Still, Ben-Gurion continued to speak of the importance of what he called “internal immigration” as a way to combat Arab demography.

In Israel, a society that is highly divided on most topics, the issue of state-funded fertility treatment elicits little public debate.

“No one is against it,” said Dr. Frida Simonstein, a medical ethicist at Jezreel Valley College. “It’s incredible, there’s no division of opinion whatsoever.”

Simonstein fears that part of the reason there’s no debate is that women don’t take into account the potential health risks of treatment.

For many, access to virtually free IVF treatments is viewed as a godsend. Patients, not doctors, are the ones clamoring for as many treatments as it might take to conceive, doctors claim.

“I’m very grateful to my HMO. I cost them so much money,” says Hava Yael Schreiber, only half joking. A gynecologist and fertility expert, Schreiber had 11 IVF procedures before giving birth to a child.

It’s not unheard of in Israel for a woman to go through as many as 20 IVF procedures before either conceiving or giving up.

IVF usually is among the final steps in fertility treatment after other methods have failed, including fertility drugs, surgery and artificial insemination.

Egg donation, a technique pioneered by Israeli doctors, can only be done abroad, however: Israeli law does not permit women to donate eggs for money in the way that men may sell sperm, so Israeli women who need egg donation usually travel to Eastern Europe for treatment.

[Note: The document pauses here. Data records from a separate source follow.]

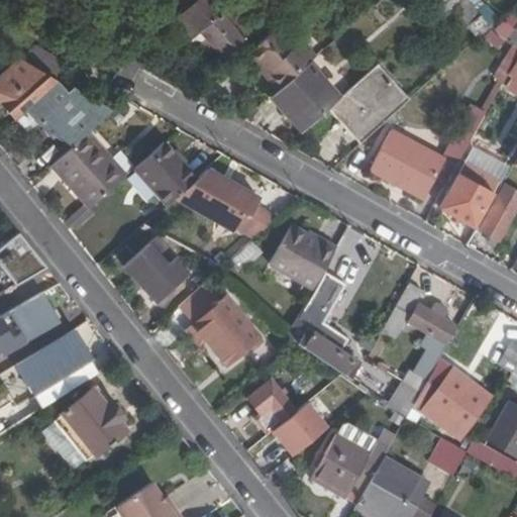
[(171,0),(161,10),(189,41),(200,32),(214,19),(186,0),(171,0)]
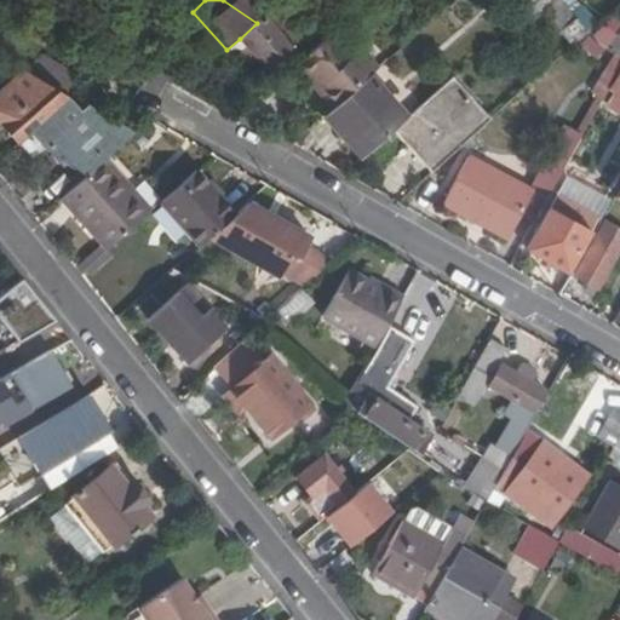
[(258,0),(223,0),(257,23),(270,12),(258,0)]
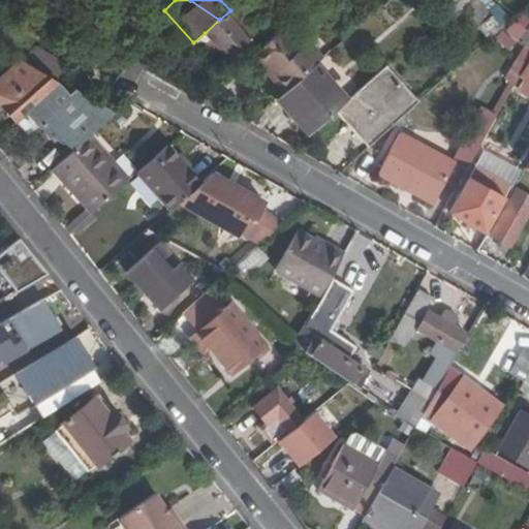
[(459,0),(456,3),(489,38),(502,27),(477,0),(459,0)]
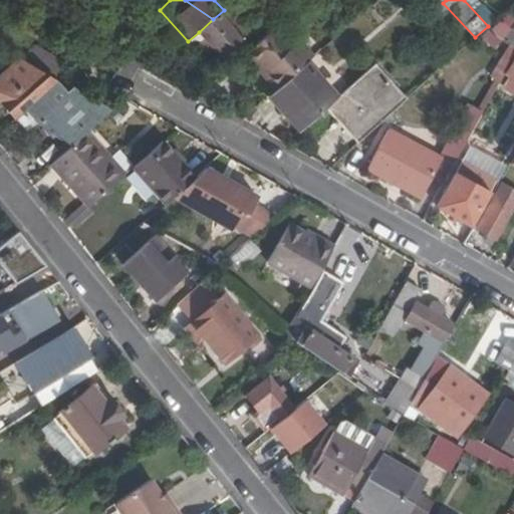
[(234,21),(224,10),(213,19),(199,32),(222,57),(251,30),(239,16),(234,21)]
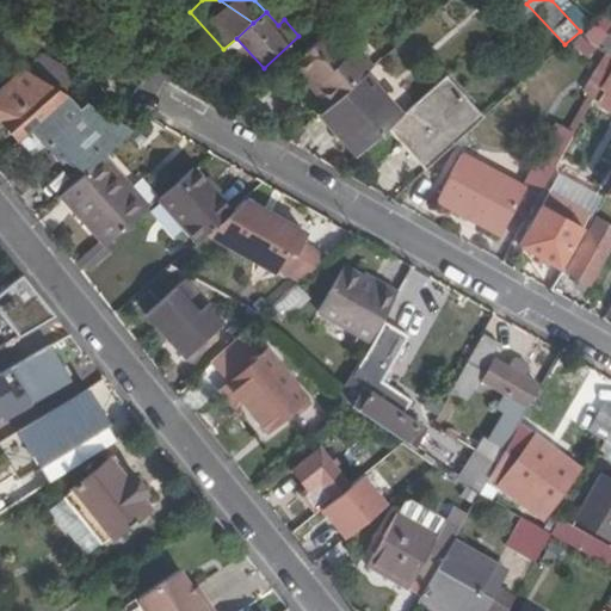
[(335,26),(295,60),(331,102),(365,69),(370,67),(335,26)]
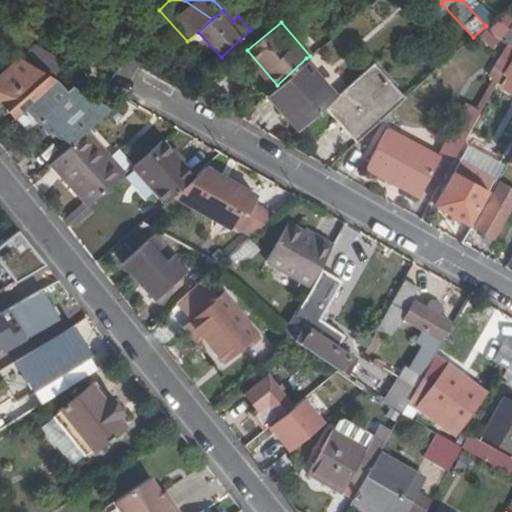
[(64,63),(33,46),(24,54),(22,59),(18,59),(0,75),(0,99),(15,116),(27,106),(54,83),(55,80),(64,63)]
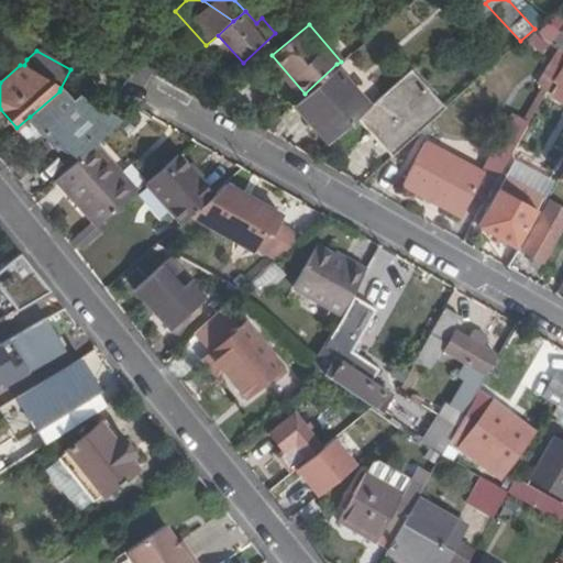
[(337,64),(305,94),(295,102),(331,142),(355,120),(373,103),(337,64)]
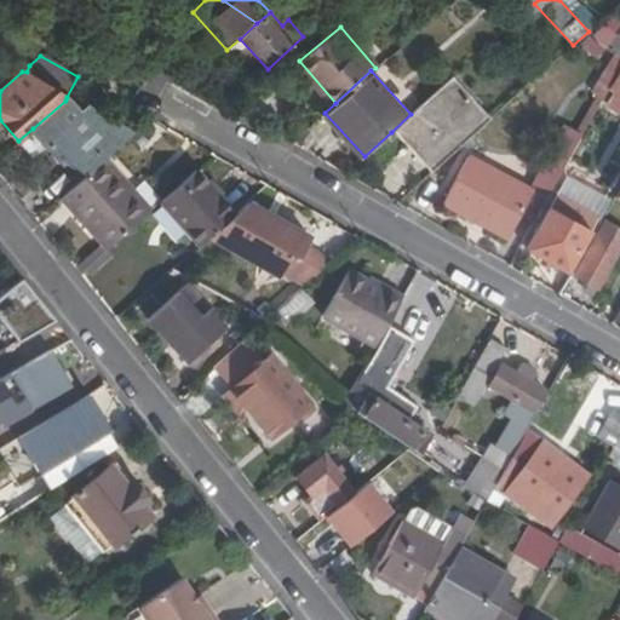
[(491,120),(453,78),(411,114),(391,132),(430,173),(491,120)]
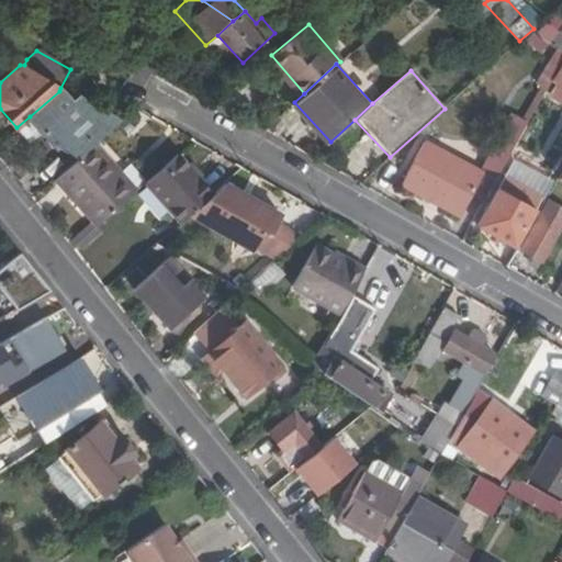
[(65,143),(79,159),(117,124),(94,109),(90,122),(60,88),(59,91),(30,116),(58,149),(65,143)]
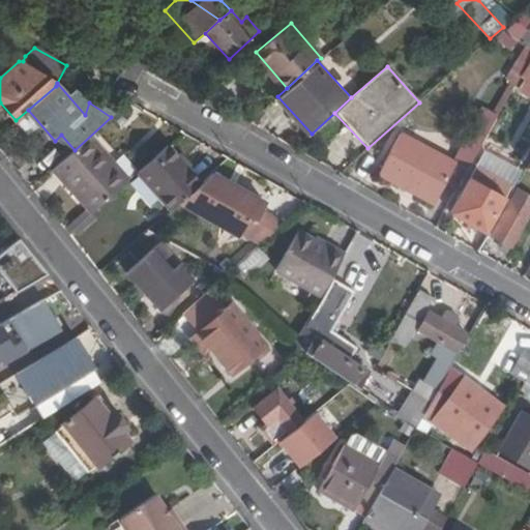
[(445,182),(457,188),(490,131),(472,122),(459,145),(440,135),(436,141),(403,124),(377,174),(434,204),(445,182)]
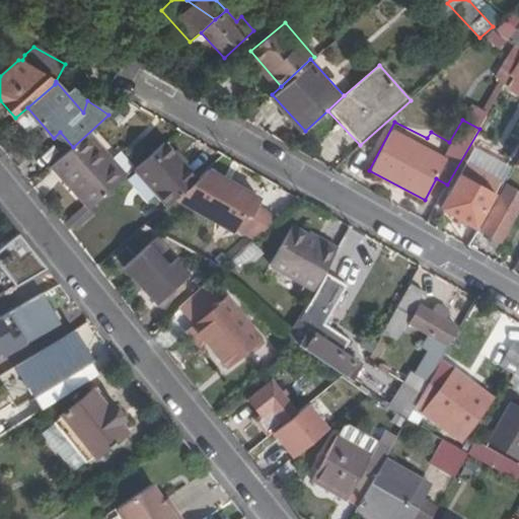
[(194,178),(162,144),(134,169),(165,205),(167,203),(186,186),(194,178)]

Some public health experts suggest doctors might be pushing IVF on their patients too quickly, without giving adequate time for other methods to work.

“Doctors love a high-tech solution,” said Cwikel, who has done research on the link between stress and depression during fertility treatments. She argues that women need to be more aggressive about getting the information they need before deciding to undergo IVF, which requires repeated rounds of hormone treatments that can be physically and emotionally debilitating.

Studies are inconclusive, but there are concerns that repeated exposure to fertility drugs could increase the likelihood of breast and uterine cancer. Furthermore, multiple births, often a byproduct of IVF — where more than one embryo usually is implanted in the uterus — can endanger the health of both mother and fetus.

But Simon said the push toward IVF often is patient-driven: “They say, ‘I don’t care about my body. I want a pregnancy here and now.’ ”

Shahar Kol of Elisha Hospital in Haifa, who sees Israeli and foreign patients in his clinic, agrees.

“I don’t see patients in Israel or from anywhere else that don’t want IVF because of some increased risk,” he said.

Simon views IVF as the best tool to bring about conception and predicts that in the next few years the other, less effective methods, such as artificial insemination, will fall by the wayside.

Cwikel, on the other hand, fears IVF will be seen as a cure-all and that women in Israel, who know they don’t have to pay for the procedure, will delay childbearing.

Age, she notes, is the most important factor in predicting fertility. And just as the odds of natural conception drop off as women age, so does the chance of IVF working for them.

“We don’t talk about it, and act as if it doesn’t happen,” she said. “This is what feeds the IVF machine.”